(SUPPLIED DATA)

Segment Open

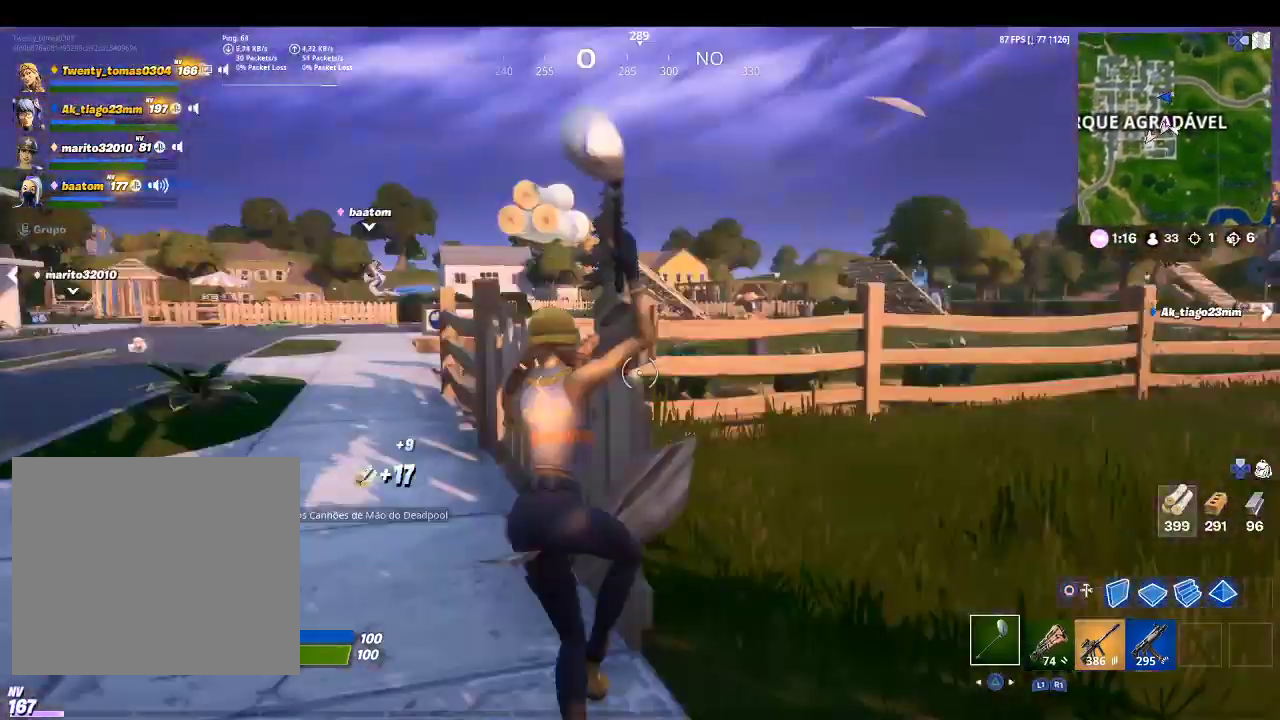
{"buttons": ["R2"], "left_stick": "up-left", "right_stick": "right", "events": [[367, "right_stick", "right"]]}
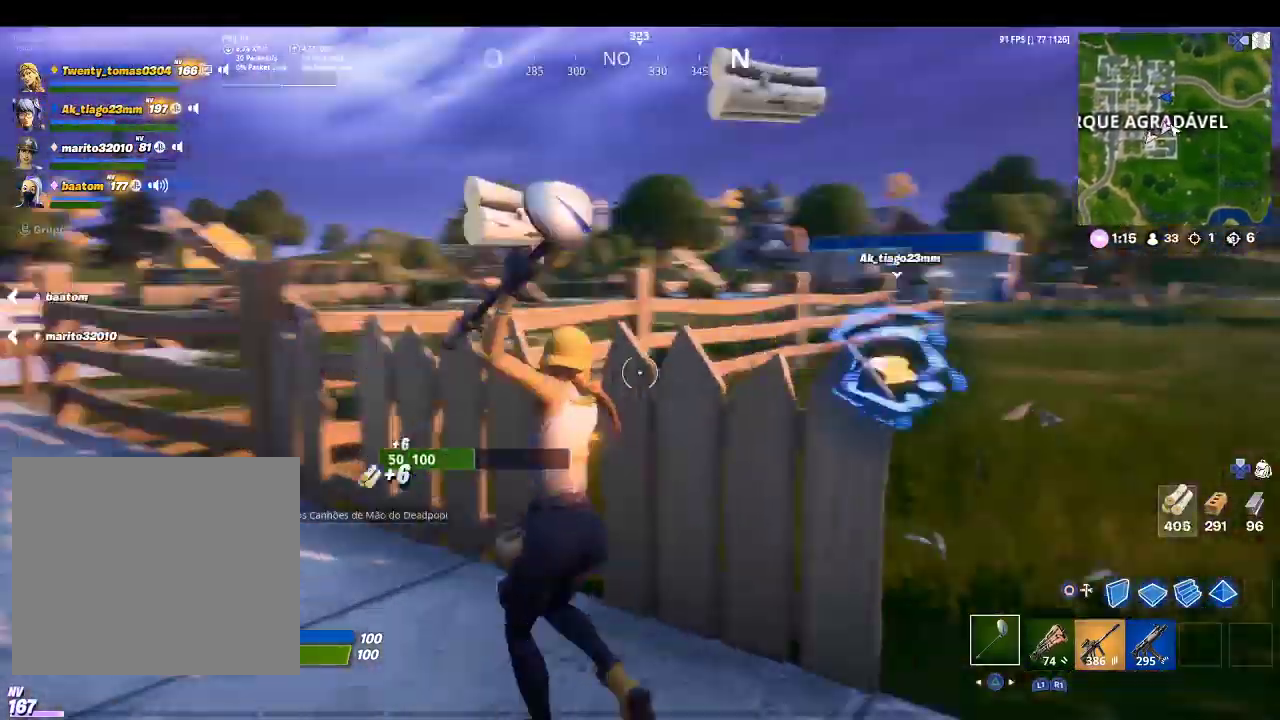
{"buttons": ["R2"], "left_stick": "up", "right_stick": "center", "events": [[67, "right_stick", "center"], [200, "left_stick", "up"], [300, "right_stick", "left"], [500, "right_stick", "center"]]}
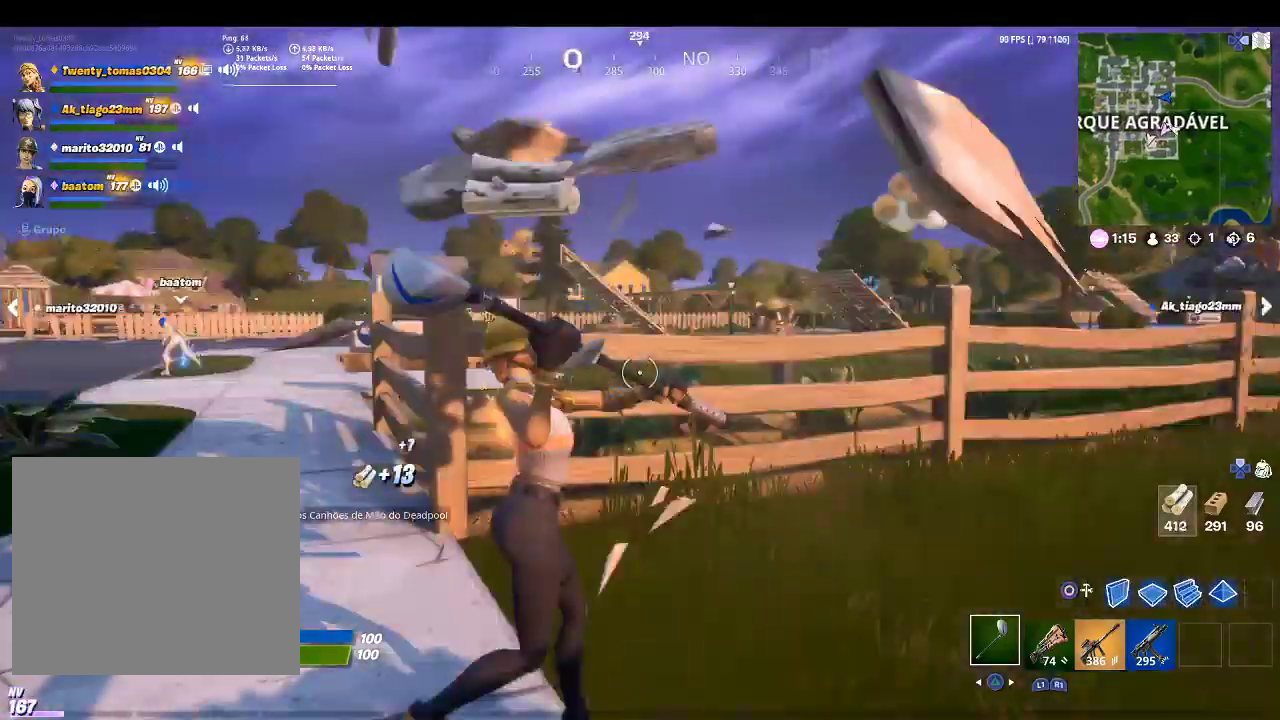
{"buttons": ["R2"], "left_stick": "up", "right_stick": "center", "events": []}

Segment Closed

(EXERCISE DIRECTIONS)
Leave the pictures out and return the rest of the listing exactly.

(WORKED SOLUTION)
{"buttons": ["R2"], "left_stick": "up-left", "right_stick": "right", "events": [[367, "right_stick", "right"]]}
{"buttons": ["R2"], "left_stick": "up", "right_stick": "center", "events": [[67, "right_stick", "center"], [200, "left_stick", "up"], [300, "right_stick", "left"], [500, "right_stick", "center"]]}
{"buttons": ["R2"], "left_stick": "up", "right_stick": "center", "events": []}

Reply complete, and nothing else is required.